5. The electro-luminescence display device according to claim 3 , wherein the current amplifier and the pre-charger are built into the electro-luminescence panel.

6. The electro-luminescence display device according to claim 1 , wherein the electro-luminescence panel includes: first switching thin film transistor connected to the data line; second switching thin film transistor connected to the scan line; first driving thin film transistor and second driving thin film transistor connected to the second switching thin film transistor; a storage capacitor connected to the second switching thin film transistor; a power line to supply power to the second driving thin film transistor; and a light-emitting cell supplied with the power via the second driving thin film transistor.

7. The electro-luminescence display device according to claim 1 , wherein the first switch is switched in response to the pre-charging signal while the second switch is switched in response to an inverted pre-charging signal having a polarity contrary to the pre-charging signal.

8. The electro-luminescence display device according to claim 7 , wherein, when the pre-charging signal is turned into an ON signal, the amplified current is equal to the pre-charging signal or is equal to a sum of the pre-charging signal with a pixel current flowing in the first switching thin film transistor.

9. The electro-luminescence display device according to claim 1 , wherein W/L dimension ratios of the first to fourth amplifying transistors are set such that currents flowing in the second and third amplifying transistors are larger than a current flowing in the first amplifying transistor and a current flowing in the fourth amplifying transistor is larger than the currents flowing in the second and third amplifying transistors.

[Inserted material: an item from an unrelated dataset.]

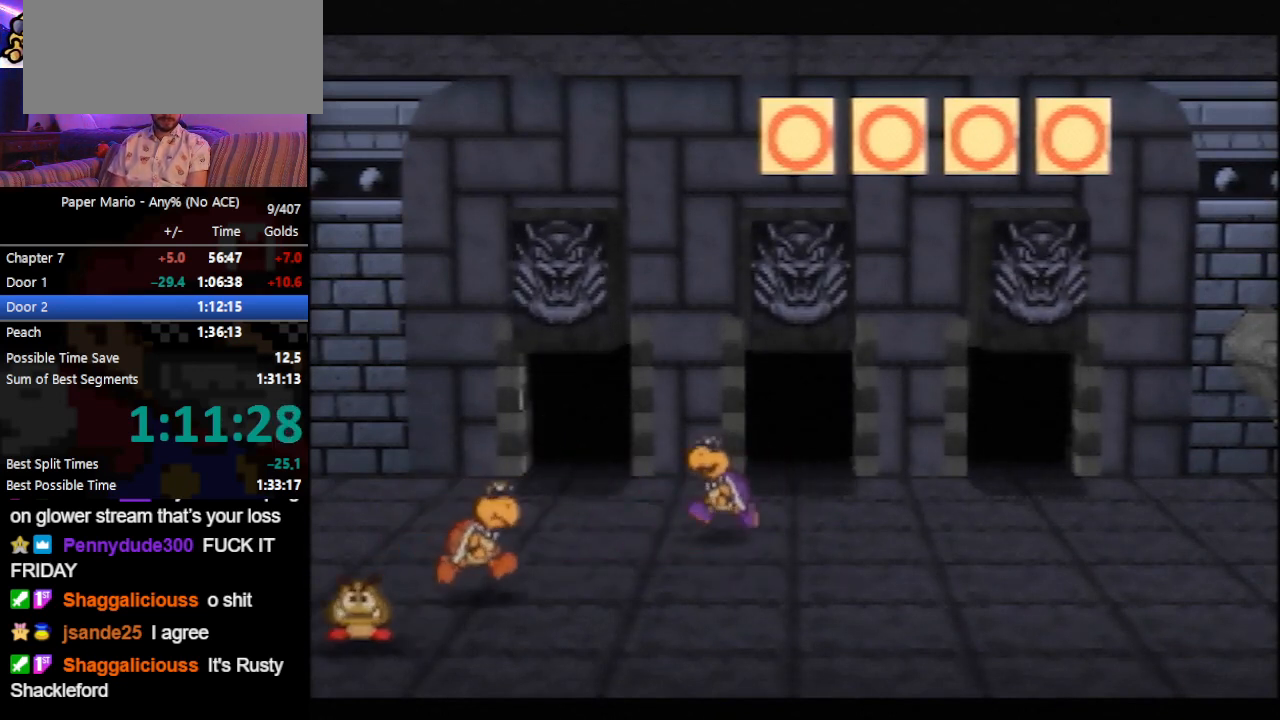
{"buttons": ["B"], "left_stick": "center", "events": []}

10. An electro-luminescence display device comprising: an electro-luminescence panel including a pixel defined by a data line to receive data signals crossing a scan line to receive scan signals; and a current amplifier connected to one terminal of the data line to apply an amplified current made by amplifying an input current prior to an input of the data signals to the data line, wherein the current amplifier includes a current amplifying unit connected to the data line. and a current source connected to the current amplifying unit, wherein the current amplifying unit includes: first amplifying transistor having a first gate electrode, a first source electrode and a first drain electrode; second amplifying transistor having a second gate electrode, a second source electrode and a second drain electrode; third amplifying transistor having a third gate electrode, a third source electrode and a third drain electrode; fourth amplifying transistor having a fourth gate electrode, a fourth source electrode and a fourth drain electrode; fifth amplifying transistor having a fifth gate electrode, a fifth source electrode and a fifth drain electrode; and a first switch, wherein the first and second source electrodes are connected to a high voltage source, the first drain electrode is connected to the first gate electrode, the second gate electrode and the current source; the third source electrode is connected to the second drain electrode and the third to fifth gate electrodes; the third to fifth drain electrodes are connected to a low voltage source; a terminal of the first switch is connected to the fourth drain electrode and the fifth drain electrode; and the fifth source electrode is connected to the data line.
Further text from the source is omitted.